> _Text excerpt_
——
From a1f70ce7d0cd29deb6bbb73a2586042642e38f03 Mon Sep 17 00:00:00 2001
From: qazal <77887910+Qazalin@users.noreply.github.com>
Date: Wed, 15 Jan 2025 12:34:15 -0500
Subject: [PATCH] only use BUFFER_VIEW in disk [pr] (#8629)

* only use BUFFER_VIEW in disk [pr]

* delete can_view

* BUFFER_VIEW op on DISK

* remove that allow_buffer_view=False

* notes

* bitcast is a low-level op too

* this passes on AMD and LLVM
---
 test/test_schedule.py   |  5 +++--
 test/test_setitem.py    | 10 ++--------
 test/test_tensor_uop.py |  3 +--
 tinygrad/ops.py         | 13 +++++++------
 tinygrad/tensor.py      |  2 +-
 5 files changed, 14 insertions(+), 19 deletions(-)

diff --git a/test/test_schedule.py b/test/test_schedule.py
index 2d531f0170..a0cd1b3272 100644
--- a/test/test_schedule.py
+++ b/test/test_schedule.py
@@ -13,7 +13,7 @@ from tinygrad.device import is_dtype_supported
 from tinygrad.dtype import DType, ImageDType
 from tinygrad.shape.shapetracker import ShapeTracker
 from tinygrad.shape.view import View
-from tinygrad.ops import PatternMatcher, UOp, Ops, UPat, graph_rewrite, track_rewrites, view_supported_devices, symbolic_simple, merge_views
+from tinygrad.ops import PatternMatcher, UOp, Ops, UPat, graph_rewrite, track_rewrites, symbolic_simple, merge_views
 from tinygrad.helpers import CI, DEBUG, FUSE_ARANGE, GlobalCounters, getenv, SPLIT_REDUCEOP, unwrap, prod, Context
 from tinygrad.codegen.kernel import verify_ast
 from tinygrad.engine.schedule import ScheduleItem, create_schedule_with_vars, view_right, view_left, remove_movement_ops
@@ -1630,7 +1630,8 @@ class TestIndexing(unittest.TestCase):
     a[0] = 6
     np.testing.assert_equal(a.numpy(), [6., 2., 3., 4.])
——
> _Supplied records_
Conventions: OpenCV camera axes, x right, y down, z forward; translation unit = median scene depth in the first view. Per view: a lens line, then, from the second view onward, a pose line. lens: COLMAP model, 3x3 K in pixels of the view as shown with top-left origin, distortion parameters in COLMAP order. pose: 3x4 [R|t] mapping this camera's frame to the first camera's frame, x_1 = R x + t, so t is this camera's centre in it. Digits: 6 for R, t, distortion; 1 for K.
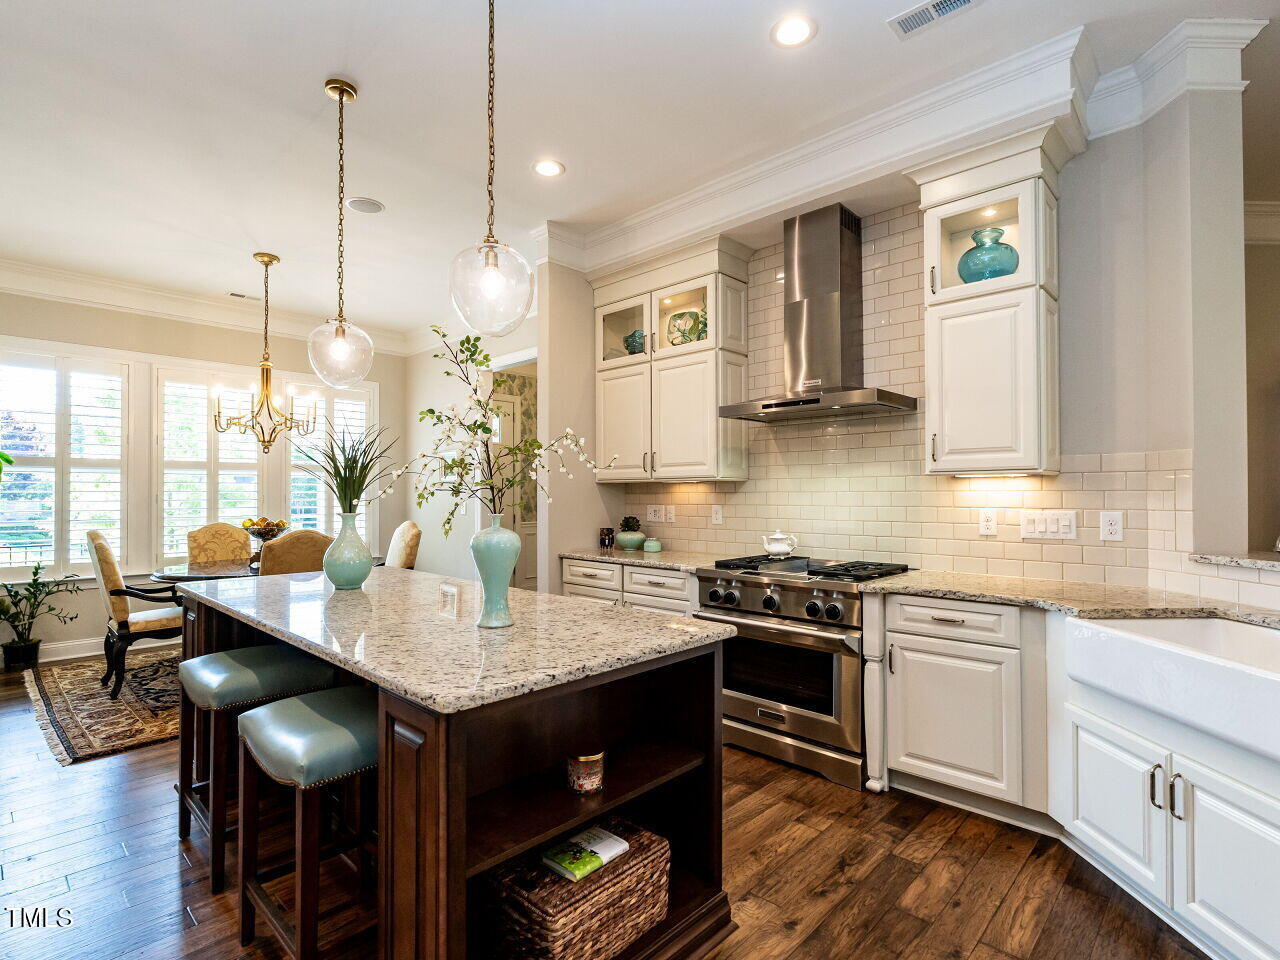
lens RADIAL K [[631.9, 0, 636.9], [0, 631.9, 486.6], [0, 0, 1]] dist [-0.000111, 0.000546]
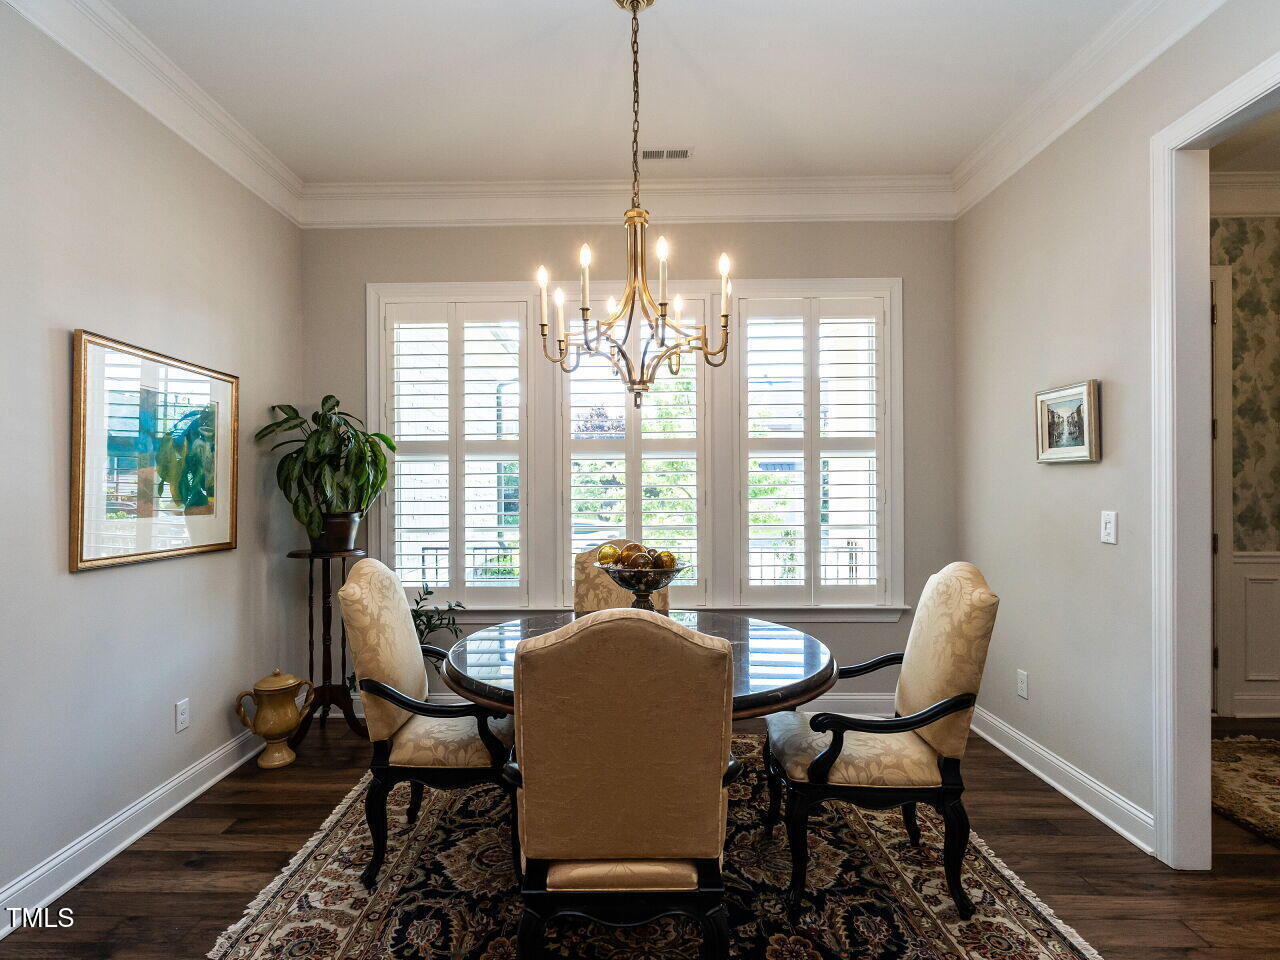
lens RADIAL K [[669.4, 0, 610.0], [0, 669.4, 489.1], [0, 0, 1]] dist [0.002581, 0.000597]
pose [[0.673342, 0.003350, -0.739323, -0.231306], [0.013922, 0.999755, 0.017209, -0.001252], [0.739200, -0.021881, 0.673131, 0.644814]]
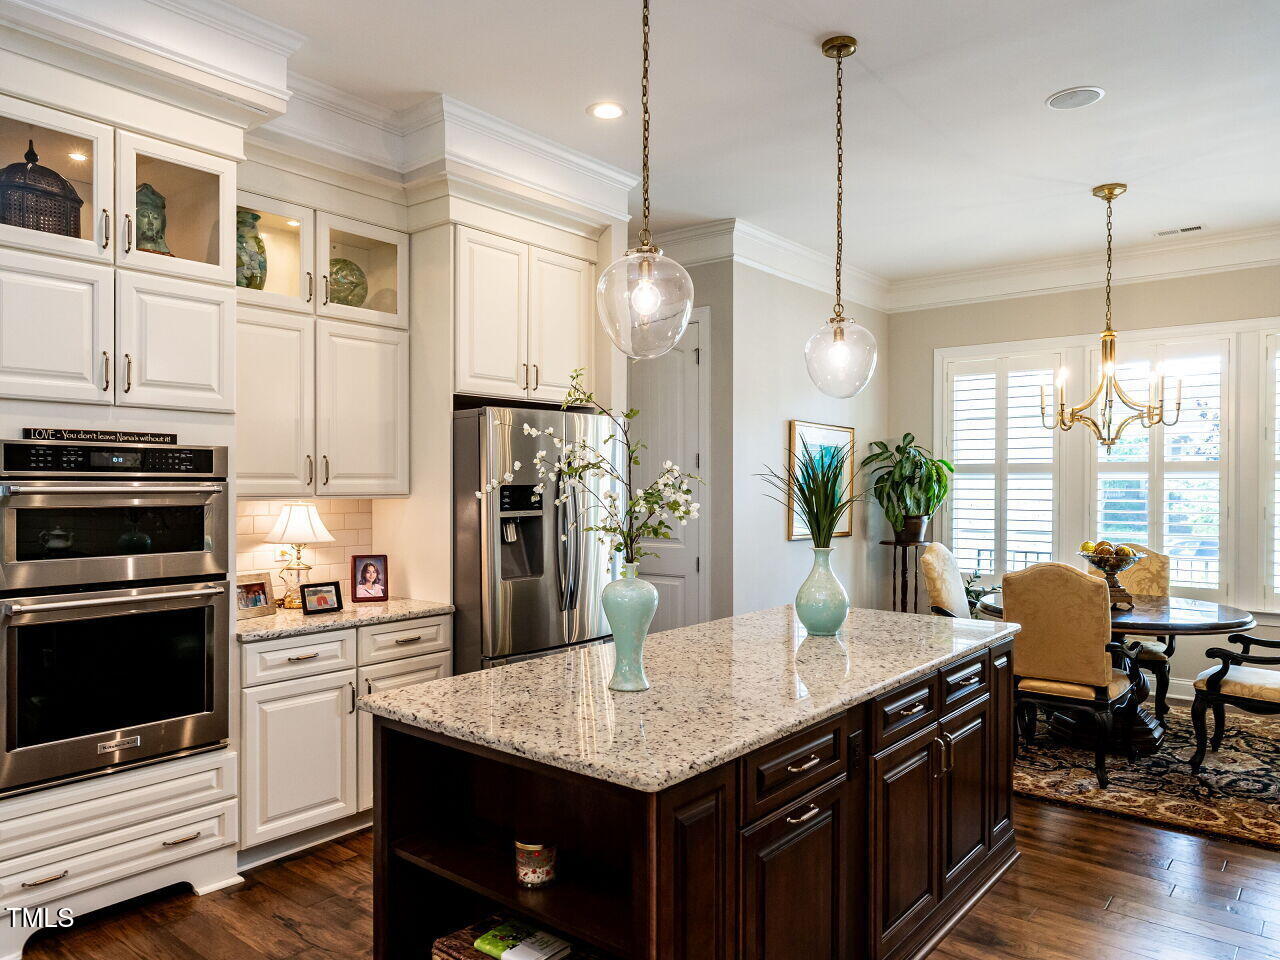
lens RADIAL K [[891.2, 0, 637.0], [0, 891.2, 484.5], [0, 0, 1]] dist [0.002552, 0.002097]
pose [[0.084208, 0.006255, -0.996429, 0.405738], [0.008443, 0.999940, 0.006990, -0.029916], [0.996412, -0.009001, 0.084150, 0.359275]]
——
> _Actions to take_
(a) Name every file that the patch's summary lists as changed.
(b) Quote the patch between "From a1f70ce7d0cd29deb6bbb73a2586042642e38f03 Mon" and "disk [pr] (#8629)", inclusive.
None of the data is needed here.

> _Solutions in order_
(a)
test/test_schedule.py
test/test_setitem.py
test/test_tensor_uop.py
tinygrad/ops.py
tinygrad/tensor.py

(b)
From a1f70ce7d0cd29deb6bbb73a2586042642e38f03 Mon Sep 17 00:00:00 2001
From: qazal <77887910+Qazalin@users.noreply.github.com>
Date: Wed, 15 Jan 2025 12:34:15 -0500
Subject: [PATCH] only use BUFFER_VIEW in disk [pr] (#8629)